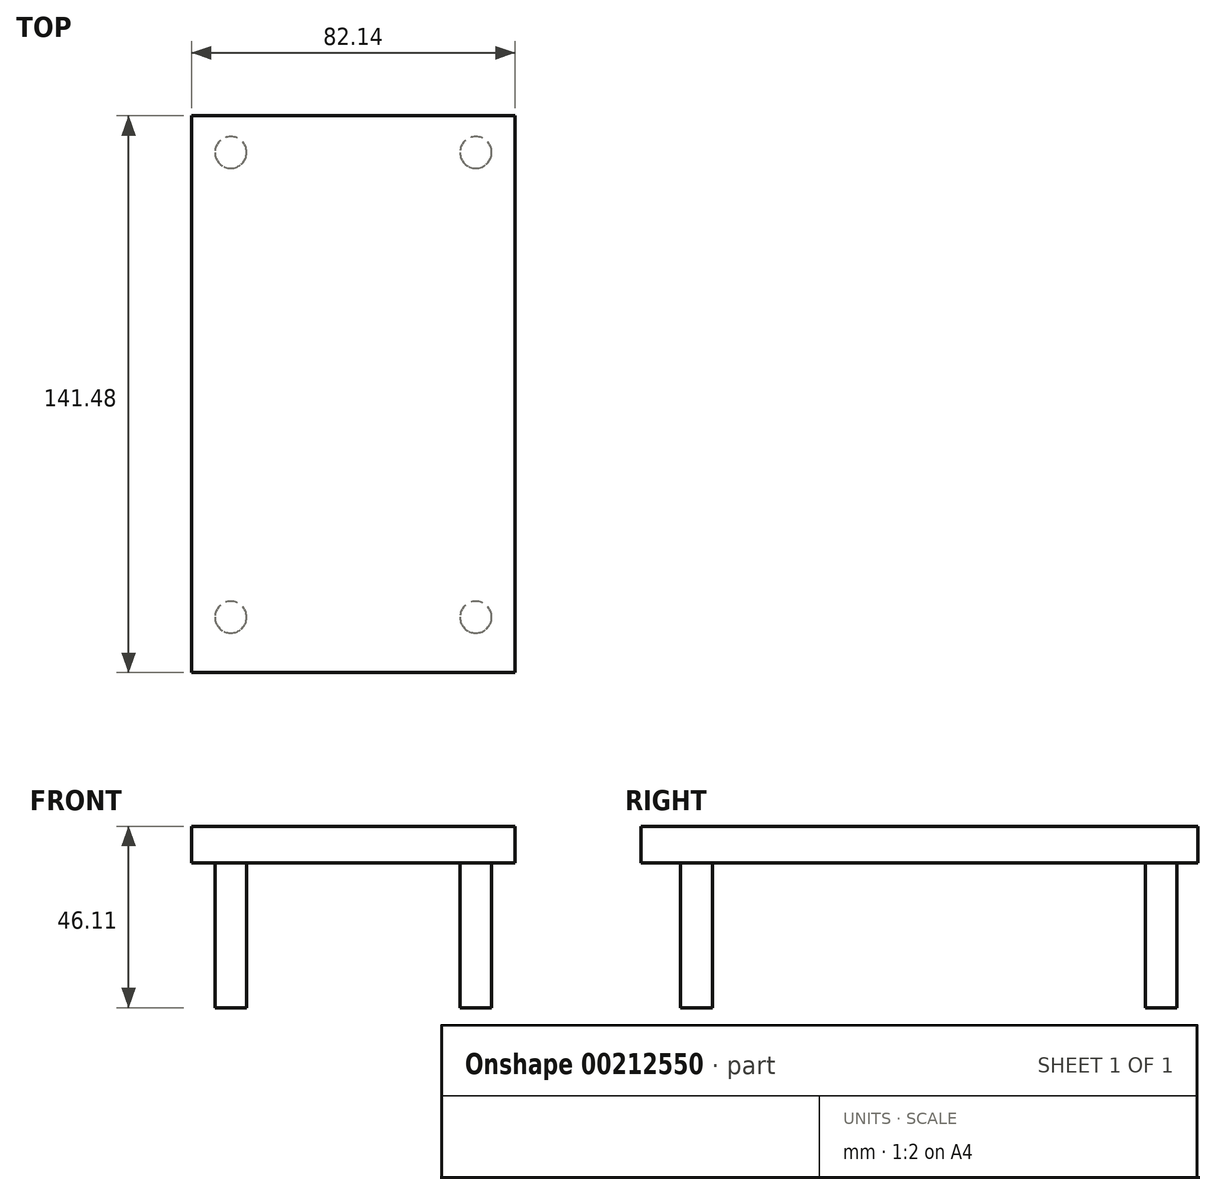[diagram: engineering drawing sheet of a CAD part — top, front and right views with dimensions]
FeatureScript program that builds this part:
annotation { "Feature Type Name" : "Feature", "Feature Type Description" : "" }
export const myFeature = defineFeature(function(context is Context, id is Id, definition is map)
    precondition{}
    {
        {
            var Q0;
            Q0=qCreatedBy(makeId("Front.planeOp"),FACE);
            var sketch = newSketch(context, id + "F0", { "sketchPlane" : qUnion([Q0])});
            skLineSegment(sketch, "E0.bottom", {"start": v(-41.07, 46.1) * mm, "end": v(41.07, 46.1) * mm});
            skLineSegment(sketch, "E0.top", {"start": v(-41.07, 36.76) * mm, "end": v(41.07, 36.76) * mm});
            skLineSegment(sketch, "E0.left", {"start": v(-41.07, 46.1) * mm, "end": v(-41.07, 36.76) * mm});
            skLineSegment(sketch, "E0.right", {"start": v(41.07, 46.1) * mm, "end": v(41.07, 36.76) * mm});
            skSolve(sketch);
        }
        {
            var Q0;
            Q0 = qSketchRegion(id + "F0", true);
            extrude(context, id + "F1", {"entities" : qUnion([Q0]), "oppositeDirection" : true, "depth" : 68.33 * mm, "hasSecondDirection" : true, "secondDirectionOppositeDirection" : false, "secondDirectionDepth" : 73.15 * mm});
        }
        {
            var Q0;
            Q0=qCreatedBy(makeId("Top.planeOp"),FACE);
            var sketch = newSketch(context, id + "F2", { "sketchPlane" : qUnion([Q0])});
            skCircle(sketch, "E1", {"center": v(-31.13, 59.05) * mm, "radius": 4.02 * mm});
            skCircle(sketch, "E2.MirrorC", {"center": v(31.13, 59.05) * mm, "radius": 4.02 * mm});
            skCircle(sketch, "E3.MirrorC", {"center": v(-31.13, -59.05) * mm, "radius": 4.02 * mm});
            skCircle(sketch, "E4.MirrorC", {"center": v(31.13, -59.05) * mm, "radius": 4.02 * mm});
            skSolve(sketch);
        }
        {
            var Q0;
            Q0 = qSketchRegion(id + "F2", true);
            extrude(context, id + "F3", {"entities" : qUnion([Q0]), "operationType" : NewBodyOperationType.ADD, "depth" : 45.72 * mm});
        }
    });
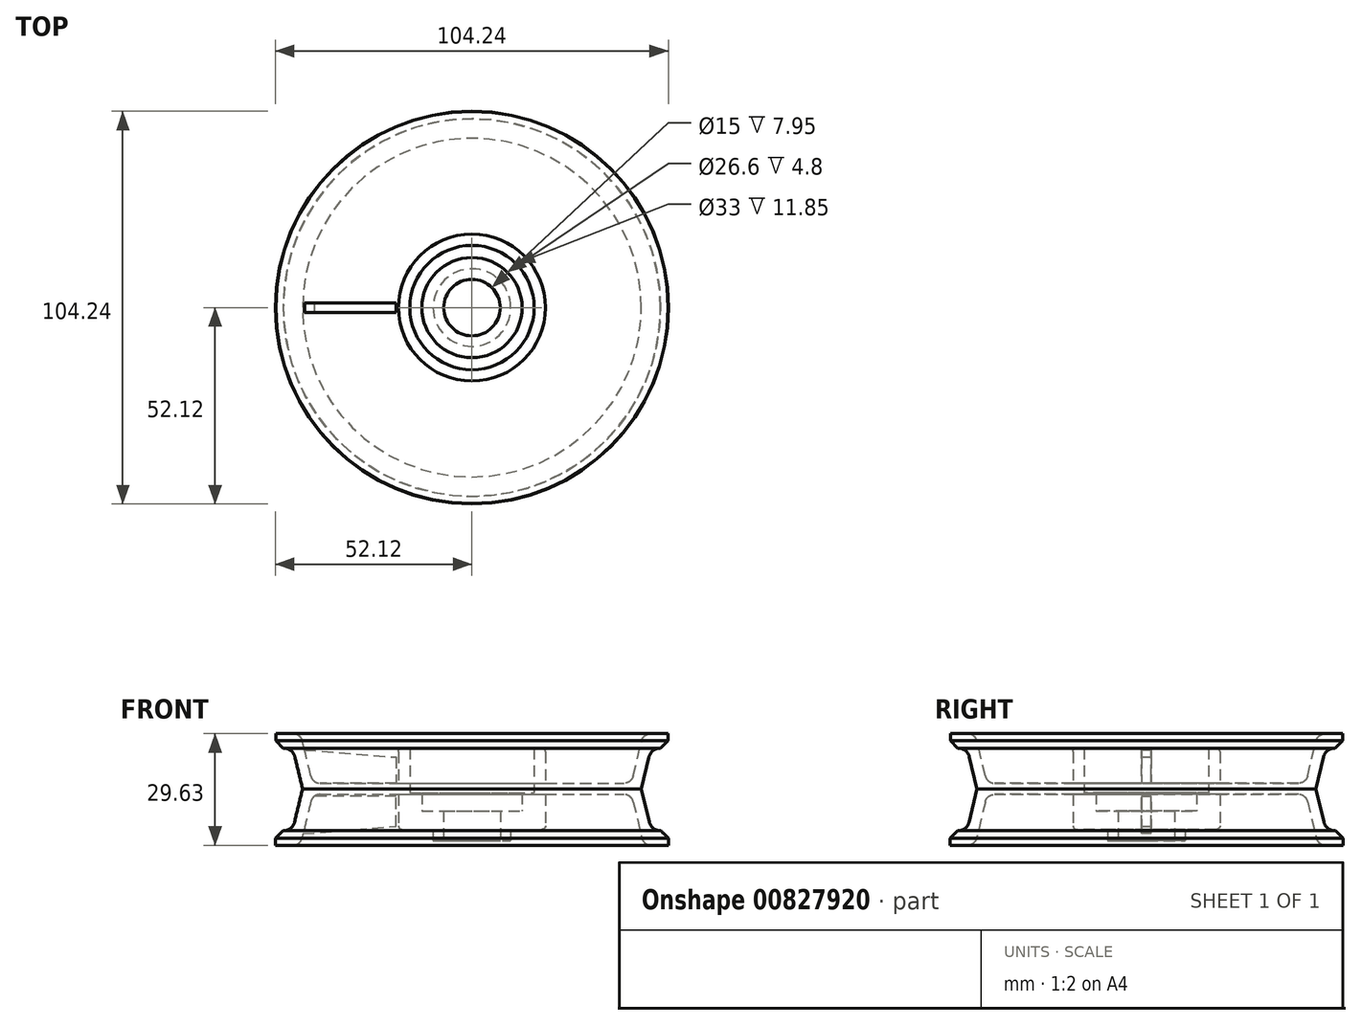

# # # #

> **EXERCISE REQUIREMENTS**
Copy out every line of the items that contains the string "entities". Case counts.

> **FINAL ANSWER**
            extrude(context, id + "F1", {"entities" : qUnion([Q0]), "oppositeDirection" : true, "depth" : 68.33 * mm, "hasSecondDirection" : true, "secondDirectionOppositeDirection" : false, "secondDirectionDepth" : 73.15 * mm});
            extrude(context, id + "F3", {"entities" : qUnion([Q0]), "operationType" : NewBodyOperationType.ADD, "depth" : 45.72 * mm});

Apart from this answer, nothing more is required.